By Izhar ullah   |   June 25, 2015 at 2:00 PM
| License Photo

PESHAWAR, Pakistan (News Lens Pakistan) -- Human rights defenders are alarmed by a 15 percent jump in "honor killings" of girls and women in Pakistan last year, according to statistics from the Human Rights Commission of Pakistan.

Such killings have been practiced in Pakistan for decades, usually by the victims' families to protect family honor if a woman is assumed to have had premarital or extramarital sex, married of her own will or refused a marriage arranged by her family.

The report says 1,005 honor killings were reported in Pakistan in 2014, with the victims including 923 women and 82 minor girls, compared to the 869 cases in 2013 cited in the commission's 2013 report.

Tahira Abdullah, a member of the commission's governing body, told News Lens by email that the number of cases reported in Pakistan is just the "tip of the real iceberg," as the vast majority of honor killings are never reported or registered, especially in rural areas.

She blamed the persistence of honor killings mainly on feudalism, tribalism and the continuing presence of elder councils, especially rural Pakistan. The councils allow the families to settle honor killing cases among themselves so that there is no legal punishment and the victim's family is given monetary compensation instead.

Abdullah said girls' and women's lack of education and independence also contribute to the continuation of the practice.

A 14-year-old girl, a student, was murdered by her fiance in Khyber Pakhtunkhwa, according to Attaullah Khan, a village police officer. He told News Lens in an interview that the fiance has been charged, but he has not been located and arrested. The girl was allegedly killed for assumed premarital relations. Other suspects have been arrested.

The father of the girl denied the accusations against his daughter.

"My daughter has had no mobile phone [to communicate with a boy] nor would she have any premarital relations with anyone," he told News Lens.

Khan said that one of the main hurdles the police face in these cases is members of the victim's family.

"In most cases, they withdraw cases from the court and make agreements between each other -- the victim's family and family of the husband," Khan said.

That is what happened in Malakand division of Khyber Pakhtunkhwa.

A 35-year-old man killed his wife, the mother of three children. He spoke on the condition of anonymity for fear of arrest. He told News Lens by phone that he killed his wife for having relations with her cousin.

"I have seen my wife during post-martial illicit relations with this cousin in my own home," he said.

He said his wife had disgraced the honor of his family, and he could not bear such a dishonorable act.

The jirga, or elder council, has made an agreement between the families of the wife and the husband and resolved the dispute.

Maliha Zia Lari, a provincial high court lawyer with a degree in human rights from the University of London, wrote in a 2011 research paper that although Pakistan enacted a law in 2004 against honor killings, the problem is far worse than the fundamental players of the justice sector know.

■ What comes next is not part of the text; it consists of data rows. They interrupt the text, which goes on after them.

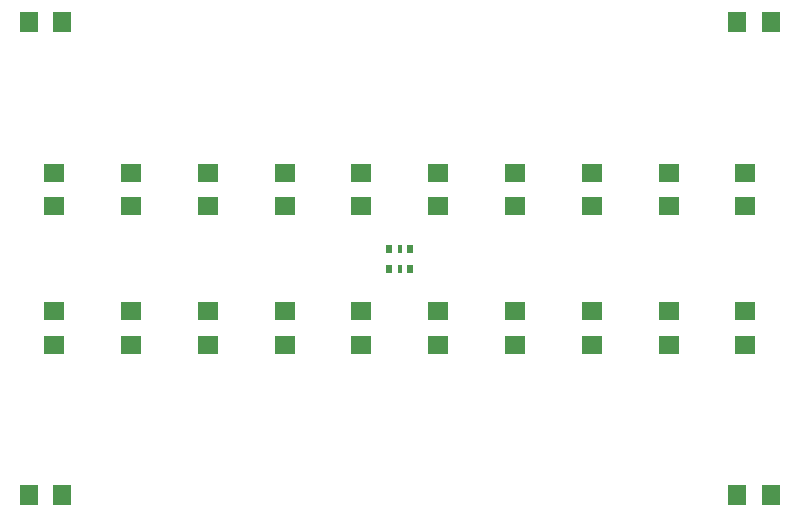
<source format=gbr>
G04 #@! TF.GenerationSoftware,KiCad,Pcbnew,(5.0.0-rc2-dev-482-gf81c77cd4)*
G04 #@! TF.CreationDate,2018-05-10T20:02:33+02:00*
G04 #@! TF.ProjectId,score_board,73636F72655F626F6172642E6B696361,1*
G04 #@! TF.SameCoordinates,Original*
G04 #@! TF.FileFunction,Paste,Top*
G04 #@! TF.FilePolarity,Positive*
%FSLAX46Y46*%
G04 Gerber Fmt 4.6, Leading zero omitted, Abs format (unit mm)*
G04 Created by KiCad (PCBNEW (5.0.0-rc2-dev-482-gf81c77cd4)) date Thu May 10 20:02:33 2018*
%MOMM*%
%LPD*%
G01*
G04 APERTURE LIST*
%ADD10R,1.620000X1.670000*%
%ADD11R,1.670000X1.620000*%
%ADD12R,0.500000X0.800000*%
%ADD13R,0.300000X0.800000*%
G04 APERTURE END LIST*
D10*
X141430000Y-145000000D03*
X138570000Y-145000000D03*
X78570000Y-145000000D03*
X81430000Y-145000000D03*
X81430000Y-105000000D03*
X78570000Y-105000000D03*
X138570000Y-105000000D03*
X141430000Y-105000000D03*
D11*
X87250000Y-132280000D03*
X87250000Y-129420000D03*
X100250000Y-129420000D03*
X100250000Y-132280000D03*
X106750000Y-132280000D03*
X106750000Y-129420000D03*
X113250000Y-129420000D03*
X113250000Y-132280000D03*
X119750000Y-132280000D03*
X119750000Y-129420000D03*
X126250000Y-129420000D03*
X126250000Y-132280000D03*
X132750000Y-132280000D03*
X132750000Y-129420000D03*
X139250000Y-129420000D03*
X139250000Y-132280000D03*
X80750000Y-132280000D03*
X80750000Y-129420000D03*
X93750000Y-129420000D03*
X93750000Y-132280000D03*
X139250000Y-117720000D03*
X139250000Y-120580000D03*
X126250000Y-120580000D03*
X126250000Y-117720000D03*
X119750000Y-117720000D03*
X119750000Y-120580000D03*
X106750000Y-120580000D03*
X106750000Y-117720000D03*
X100250000Y-117720000D03*
X100250000Y-120580000D03*
X93750000Y-120580000D03*
X93750000Y-117720000D03*
X87250000Y-120580000D03*
X87250000Y-117720000D03*
X132750000Y-120580000D03*
X132750000Y-117720000D03*
X80750000Y-120580000D03*
X80750000Y-117720000D03*
X113250000Y-120580000D03*
X113250000Y-117720000D03*
D12*
X109100000Y-125850000D03*
D13*
X110000000Y-125850000D03*
D12*
X110900000Y-125850000D03*
X110900000Y-124150000D03*
D13*
X110000000Y-124150000D03*
D12*
X109100000Y-124150000D03*
M02*

</source>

The police, Lari wrote in her study, are often unwilling to enfoce the law "due to the overwhelming social acceptance of the act and the influence of power holders." She was also member of the committee formed to write the 2004 legislation.

Human rights organizations say the law must be strengthened.

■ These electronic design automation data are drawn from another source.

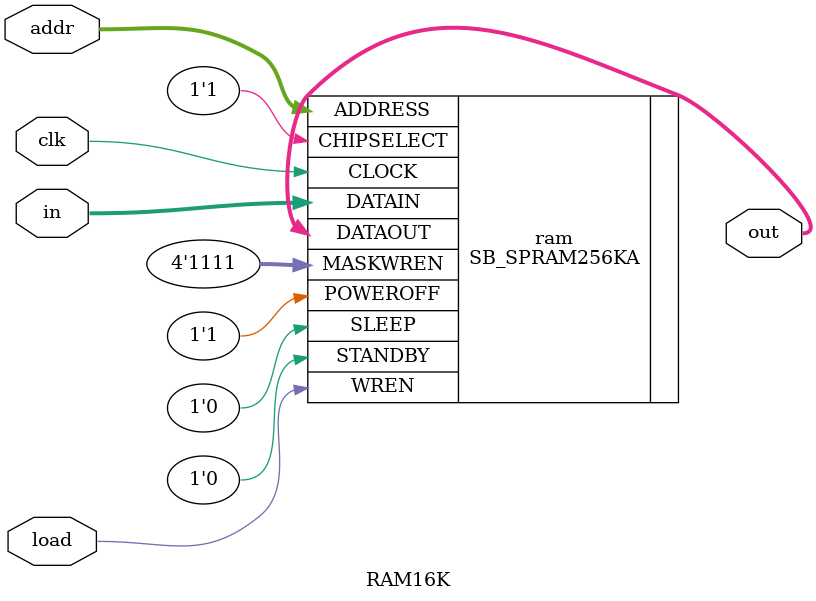
<source format=v>
`default_nettype none

module RAM16K(
  output wire[15:0] out,
  input wire clk,
  input wire load,
  input wire[13:0] addr,
  input wire[15:0] in);


  SB_SPRAM256KA ram(.DATAOUT(out),

                    .CLOCK(clk),
                    .WREN(load),

                    .ADDRESS(addr),
                    .DATAIN(in),

                    .MASKWREN(4'b1111),
                    .CHIPSELECT(1'b1),
                    .STANDBY(1'b0),
                    .SLEEP(1'b0),
                    .POWEROFF(1'b1));

endmodule


</source>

The 1997 Retribution and Compensation Act allows a victim's legal heir to close a case at any point in the court, take monetary compensation for the honor killing and pardon the accused.

Abdullah said removing the possibility of compromise, waiver, and compensation between the victim's family and the perpetrator would make the law stronger. She said legally settling the case with a jirga gives the offender an out.

"It's a safe way for the offenders of honor killing to make a safe exit from the honor killing case."

She said the state should be empowered to register such cases in court, not the victims' families. Organizations working for women's rights are working to make honor killing a crime against the state "but it has been all in vain," she wrote in an email.